A light that fails
The Bar Harbor Times, "Mount Desert's Hometown Newspaper," brings me the news that the lighthouse on Bear Island will almost certainly be closed down in the near future. I wish I could say that Bear Island exists far out at sea, a dangerous reef upon which mariners have long been wont to wreck their vessels. The truth is, it stands but a few hundred yards off shore, deep within the great harbor of Mount Desert.I have often wondered why a lighthouse should have been placed there in the first place. Now that the light is doomed, however, I find myself full of regrets and memories.
Despite its closeness to shore, and its proximity to the busy settlement of Northeast, Bear Island has long been noted for its peculiar beauty. Here in the 19th century, landscape artists like Bierstadt and Frederick Church, drawn to what was then a foggy outpost of the known world, came to paint the island's striking rock formations. In later years, no yachtsman would ever fail to remark upon something at once wild and noble in the aspect of these rocks as they rose abruptly from the blue sea, precisely as they were heaved up by a glacier aeons ago. Upon their summit for a century and a half has stood a lighthouse gleaming white in the afternoon sun; the whole has been an image so impressing itself on the mind that it could be summoned up in the long watches of a landlocked winter night.
Yet it wasn't, as I have already hinted, a very necessary lighthouse. Sailors coming from the east caught a lighted buoy off Bunker's Ledge long before they saw the Bear Island light; the approach down the western way found it obscurred by islands. Yet its beam glowed cheeringly through the dark, and often at night from my house ashore, I have heard its faint bell sounding, a reminder, as I turned over safely in my bed, that the sea lay under a blanket of fog.
Now, it seems, a few lighted buoys strategically placed, and a newly anchored gong, will provide adequate guidance into the great harbor; the lighthouse will be evacuated and eventually sold off by the government. It is sad to think of its going. The Maine coast was onece dotted with lighthouses faithfully manned, their keepers standing watch through all seasons and all weathers: men of a special breed - yes, and women, too; for the wives of those seabound guardians put up uncomplainingly with the loneliness, the isolation, the long periods when they were without fresh supplies. When the Bear Island light is gone, only one that I know of will remain, upon Duck Island some miles at sea. I have often anchored off the Duck and clambered ashore to share a cup of tea with the keeper and his family, enjoying a warm welcome and feeling that I was not undully interrupting the allotted work. Are the days of Duck Island light also numbered?

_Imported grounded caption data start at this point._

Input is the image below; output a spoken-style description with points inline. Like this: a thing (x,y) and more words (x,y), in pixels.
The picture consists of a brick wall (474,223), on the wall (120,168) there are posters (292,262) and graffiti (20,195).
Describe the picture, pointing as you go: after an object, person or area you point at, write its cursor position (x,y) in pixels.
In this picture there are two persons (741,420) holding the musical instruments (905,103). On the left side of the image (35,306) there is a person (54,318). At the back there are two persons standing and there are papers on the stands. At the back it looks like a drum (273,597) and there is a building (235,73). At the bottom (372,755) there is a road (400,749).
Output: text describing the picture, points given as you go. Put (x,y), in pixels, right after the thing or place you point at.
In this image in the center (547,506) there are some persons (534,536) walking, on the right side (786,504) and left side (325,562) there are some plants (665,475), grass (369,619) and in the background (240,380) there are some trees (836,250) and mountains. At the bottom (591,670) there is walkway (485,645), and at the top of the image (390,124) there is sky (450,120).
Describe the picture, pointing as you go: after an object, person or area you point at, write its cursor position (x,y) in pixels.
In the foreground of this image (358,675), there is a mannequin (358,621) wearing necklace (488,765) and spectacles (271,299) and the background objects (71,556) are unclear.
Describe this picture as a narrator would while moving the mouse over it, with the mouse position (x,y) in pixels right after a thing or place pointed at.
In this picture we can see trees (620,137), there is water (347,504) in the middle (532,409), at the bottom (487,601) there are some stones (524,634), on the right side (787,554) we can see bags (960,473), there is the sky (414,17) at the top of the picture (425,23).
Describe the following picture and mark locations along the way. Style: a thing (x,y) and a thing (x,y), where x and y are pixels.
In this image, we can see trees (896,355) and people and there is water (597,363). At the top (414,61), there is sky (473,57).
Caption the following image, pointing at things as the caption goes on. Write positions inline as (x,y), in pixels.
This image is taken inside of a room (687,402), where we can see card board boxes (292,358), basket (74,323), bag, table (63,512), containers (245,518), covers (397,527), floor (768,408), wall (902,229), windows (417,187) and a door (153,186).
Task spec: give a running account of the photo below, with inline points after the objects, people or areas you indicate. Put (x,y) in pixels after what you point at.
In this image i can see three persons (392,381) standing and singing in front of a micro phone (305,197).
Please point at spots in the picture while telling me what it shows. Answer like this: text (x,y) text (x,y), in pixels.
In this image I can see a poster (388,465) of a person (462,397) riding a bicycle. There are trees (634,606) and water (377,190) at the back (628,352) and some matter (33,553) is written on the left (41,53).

At Bear Island, according to my informant, a young family has been in attendance for several years. They didn't mind their relative isolation; they found pleasures in the sense of being close to one another. Now one of the children is approaching the age of compulsory schooling, and they will have to abandon their post in any case. But Steve Loiver is nevertheless regretful. "This light hasn't missed a blink since I've been here," he says, and he fears an impending loss in the passing of his job. "I just hope that in the need to economize we don't destroy the things that give flavor and uniqueness to life."
The lighthouse and its surrounding shelters, kept so starkly white under his care, will no doubt be left to molder for a while and then will crumble in desuetude. Sailors will ply their course safely enough under the Coast Guard's new arrangements. But does anyone like to think of one more light going out in our world, or of even a faint bell being stilled? For myself, when the fog comes in, I'll give silent thanks for journeys that long ago ended safely under the arc of that Bear Island light.